On the the island’s reunification, Anastasiades said he is “determined to continue talks on domestic aspects of the issue in the immediate future.”
“In order to prevent a repeat of Mont Pelerin, Geneva and Crans-Montana, we need more preparation before going into a conference,” he added. “If we do not know Turkey’s exact positions, especially when these are at odds with the [United Nations] general-secretary, then the talks will fail again.”
Malas is critical of Cyprus’s economic rebound, saying that “it will never stand on its feet if it continues to rely on bubbles – in finance and banking – on the ‘sale’ of [European Union] passports [in exchange for investments] – or on sectors that are vulnerable to outside factors.”

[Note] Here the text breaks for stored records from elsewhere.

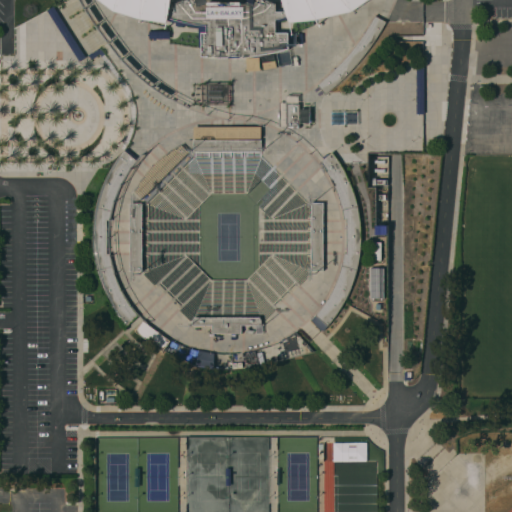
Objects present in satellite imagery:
building: (67, 0)
building: (217, 3)
building: (217, 3)
building: (341, 6)
building: (144, 8)
parking lot: (500, 8)
road: (7, 22)
building: (234, 23)
building: (249, 31)
building: (65, 33)
road: (486, 44)
stadium: (229, 46)
building: (352, 56)
road: (474, 78)
building: (217, 93)
road: (53, 106)
road: (464, 106)
road: (2, 108)
building: (294, 112)
building: (292, 116)
parking lot: (493, 126)
building: (226, 138)
road: (501, 139)
building: (227, 146)
road: (454, 208)
building: (110, 236)
building: (227, 236)
stadium: (228, 236)
building: (135, 237)
building: (136, 237)
building: (226, 237)
park: (229, 237)
building: (318, 237)
building: (111, 238)
building: (343, 239)
building: (341, 242)
building: (224, 246)
road: (438, 262)
park: (496, 277)
building: (375, 283)
road: (392, 291)
road: (7, 319)
building: (227, 324)
parking lot: (39, 348)
road: (224, 416)
road: (467, 417)
building: (348, 451)
building: (349, 452)
road: (54, 459)
road: (406, 469)
park: (208, 475)
road: (56, 495)
track: (511, 511)
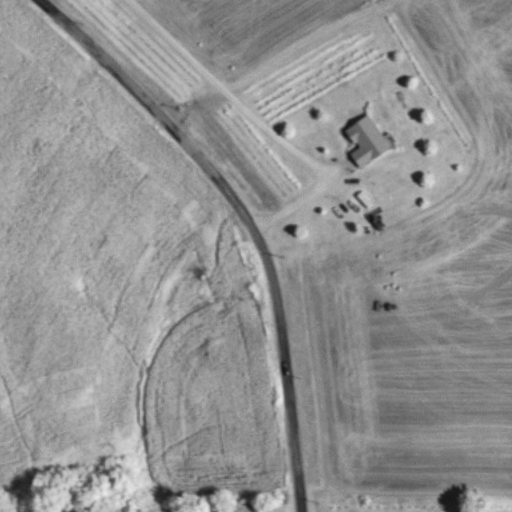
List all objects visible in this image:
road: (256, 117)
building: (367, 139)
road: (249, 218)
crop: (122, 300)
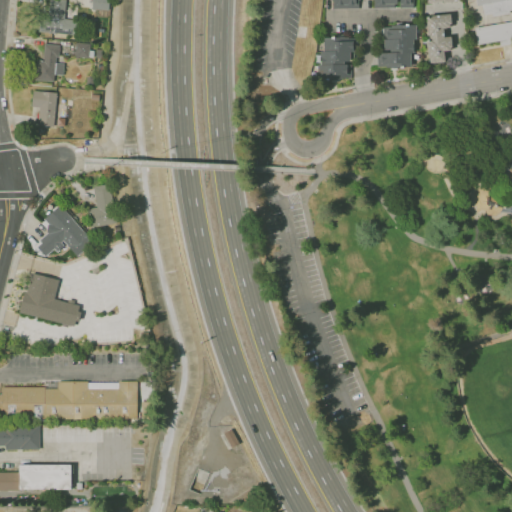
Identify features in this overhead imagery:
building: (439, 0)
building: (437, 1)
building: (394, 2)
building: (392, 3)
building: (99, 4)
building: (99, 4)
building: (344, 4)
building: (344, 4)
building: (494, 6)
building: (494, 6)
building: (56, 19)
building: (56, 19)
building: (493, 33)
building: (493, 33)
building: (440, 34)
building: (437, 37)
parking lot: (283, 45)
building: (392, 45)
building: (396, 45)
building: (81, 49)
building: (81, 49)
road: (278, 55)
building: (342, 56)
building: (333, 57)
road: (364, 57)
building: (47, 63)
building: (47, 63)
road: (354, 89)
road: (430, 91)
road: (325, 103)
building: (43, 106)
building: (44, 107)
road: (402, 110)
road: (252, 137)
road: (10, 144)
road: (74, 147)
road: (270, 155)
road: (71, 159)
road: (30, 165)
road: (198, 165)
road: (0, 166)
road: (26, 168)
road: (0, 170)
road: (317, 171)
road: (20, 194)
building: (101, 206)
building: (101, 206)
road: (5, 211)
road: (398, 219)
road: (487, 224)
building: (61, 232)
building: (61, 233)
road: (36, 263)
road: (204, 264)
road: (242, 265)
road: (117, 286)
park: (406, 292)
road: (304, 299)
building: (46, 300)
building: (46, 301)
parking lot: (313, 310)
road: (69, 330)
road: (345, 342)
road: (62, 371)
park: (488, 398)
building: (72, 400)
building: (70, 401)
building: (19, 437)
building: (19, 437)
road: (59, 458)
building: (44, 476)
building: (44, 476)
building: (9, 480)
building: (9, 481)
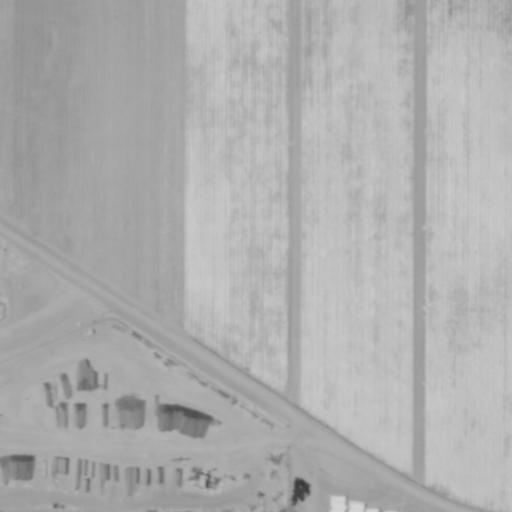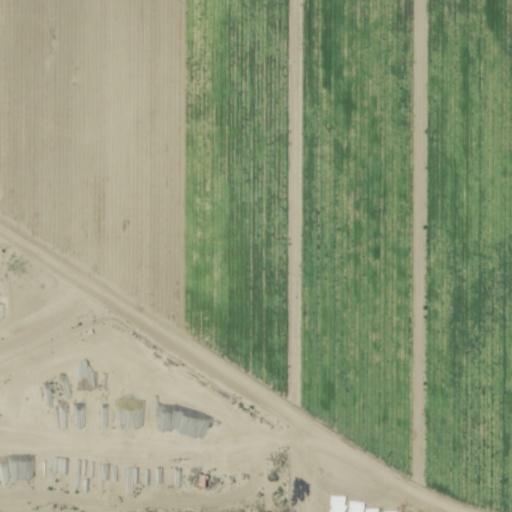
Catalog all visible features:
crop: (256, 255)
road: (271, 452)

The leftist-backed candidate will seek “socially just solutions in the area of labor and in the huge ticking time-bomb of nonperforming loans.”
“We need to build a pioneering and viable welfare state,” he added.
Malas has also expressed fear that if the current stagnation in peace talks is allowed to continue, “Turkey – which came out of Crans-Montana appearing blameless for the breakdown in negotiations – will be free to deepen its occupation [of northern Cyprus] and intensify its colonization of half our country.”
The candidate said that, if elected, he will seek a meeting with Turkish-Cypriot leader Mustafa Akinci to jointly request that peace talks restart, while reaffirming Cyprus’s “ownership” of the process. “I will make it clear that I accept everything that has been agreed so far and the [UN Secretary-General Antonio] Guterres framework with the implementation mechanism, as this would ensure the abolition of the system of guarantees and intervention rights from day one of the solution.”
Last but not least, both candidates speak of an “overture” to other political parties and society as a whole, with Anastasiades referring to a government with a “broad consensus” and Malas to a government with “mass appeal.”
Turkey and the EEZ
One of the other key issues is that Cyprus’s elections are taking place against the backdrop of continued Turkish “moves” on the country’s exclusive economic zone and the next president will have to be responsible for continuing with its energy plans in cooperation with the companies carrying them out and the countries in which these are based, including the United States, France and Italy, among others.
In terms of the international community, foreign diplomats in Nicosia consider an Anastasiades win more likely, but stress the need, regardless of the outcome, for reunification talks to restart, particularly given Turkish President Recep Tayyip Erdogan’s increasingly unpredictable behavior.